日本は177,500トンで8位に位置しています。この数字は、中国やアメリカと比較すると小規模ではありますが、日本の高付加価値なイチゴブランドが世界的に知られている事実を考慮すると、質の面では高い評価を得ているといえるでしょう。特にあまおうやとちおとめといったブランド品種の成功は、日本の農業の強みを示しています。しかし、面積当たりの生産性が他国に比べて低いことや、国内市場に依存しているという点では課題が残ります。
アジア地域全体を見ても、中国の独壇場が際立っており、日本や韓国、その他のアジア諸国はその影響を受ける形となっています。大韓民国も231,803トンを生産しており、アジア地域でのイチゴ産業の成長性を証明していますが、中国ほどのスケールには到達していません。ここで、隣接国同士の技術協力や市場連携の強化が、アジア全体のイチゴ産業の競争力を高める鍵となるでしょう。
一方、地中海沿岸地域であるトルコやエジプトも生産量ランキングの上位に登場しています。この地域では、温暖な気候や豊富な日照条件が生産を支えていますが、輸出市場の競争が激しいため、価格の安定には課題が残ります。これらの国々が抱えるインフラの未整備や物流コストの高騰といった課題も、効果的な輸出戦略を打ち立てる際のボトルネックとなるでしょう。
ヨーロッパ地域では、スペイン、ロシア、ドイツ、ポーランドといった国々が上位にランクインしています。これらの国々は、特に欧州連合(EU)内での自由貿易を背景に輸送や農業政策の優位性を享受しています。特にスペインは、早採り栽培技術を活用し、ヨーロッパ中に生産物を輸出することで収益を上げています。しかし、一部の地域では気候変動による異常気象が収穫に影響を与えており、持続可能性を確保するための研究と投資が必要です。

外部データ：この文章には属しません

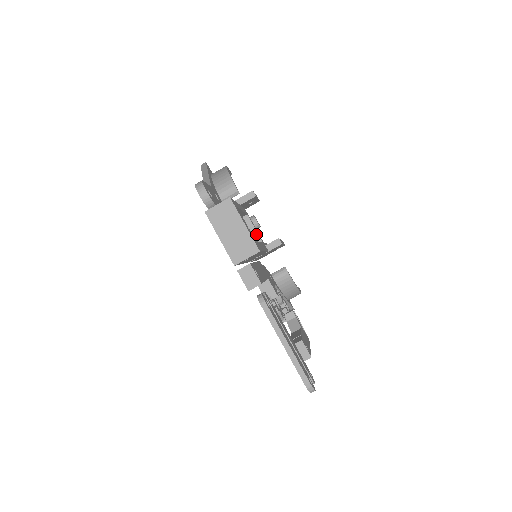
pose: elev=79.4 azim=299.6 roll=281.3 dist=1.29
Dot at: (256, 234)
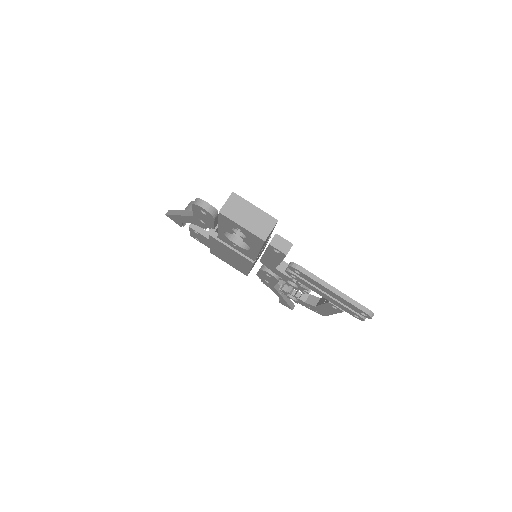
Dot at: occluded
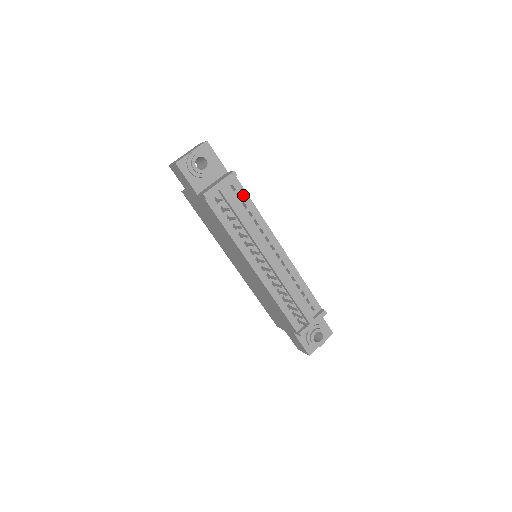
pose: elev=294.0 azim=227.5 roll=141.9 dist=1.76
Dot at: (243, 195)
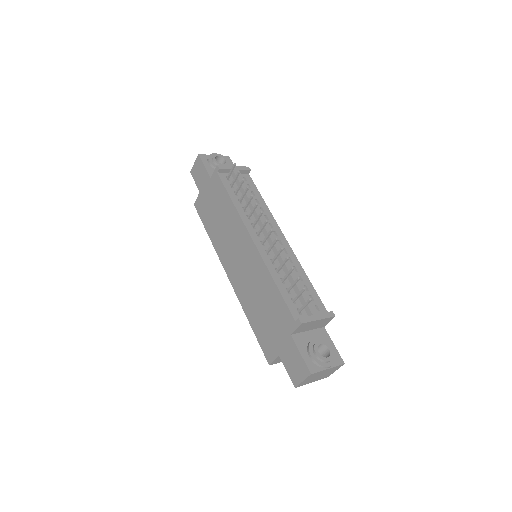
Dot at: (253, 187)
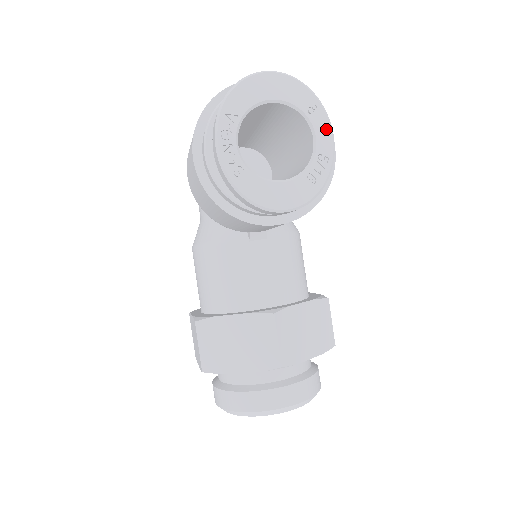
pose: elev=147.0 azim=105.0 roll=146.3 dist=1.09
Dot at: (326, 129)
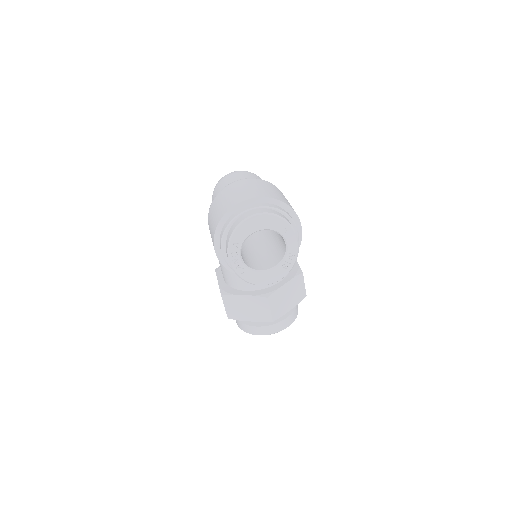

この生産データから浮き彫りになった課題として、地理的リスクや新型コロナウイルス感染症、自然災害などの不確実性があります。例えば、主要イチゴ生産国が輸入依存を強めるような状況に陥った場合、世界的な価格の高騰が懸念されます。アメリカや中国の生産は気候変動の影響を受けやすいため、急激な減産が起こればその影響は広範囲に及ぶでしょう。また、輸送網の混乱や関税の変動が世界の需給バランスに与える影響も注目すべきです。
今後、イチゴの生産量を持続可能に増加させるためには、以下の具体的対策が提案されます。まず、生産工程における効率化を図るための技術革新が不可欠です。特に、スマート農業や水資源の効率的利用など、環境に配慮した技術はすべての国で導入が進むべきです。また、農産物の輸送インフラ改善や地域間の連携強化を進めることで、供給の安定性を高めることが重要です。さらに、気候変動への適応策として、温室栽培や耐寒性・耐熱性のある新品種の開発に予算を振り分けるべきです。
このデータは、食品安全保障を確保し、国際市場での競争力を高めるための戦略を見直す良い機会を提供しています。国際的な協力枠組みの構築と、地域ごとの特性を活かした政策の推進が、持続可能な農業の未来を築く上で欠かせない要素となるでしょう。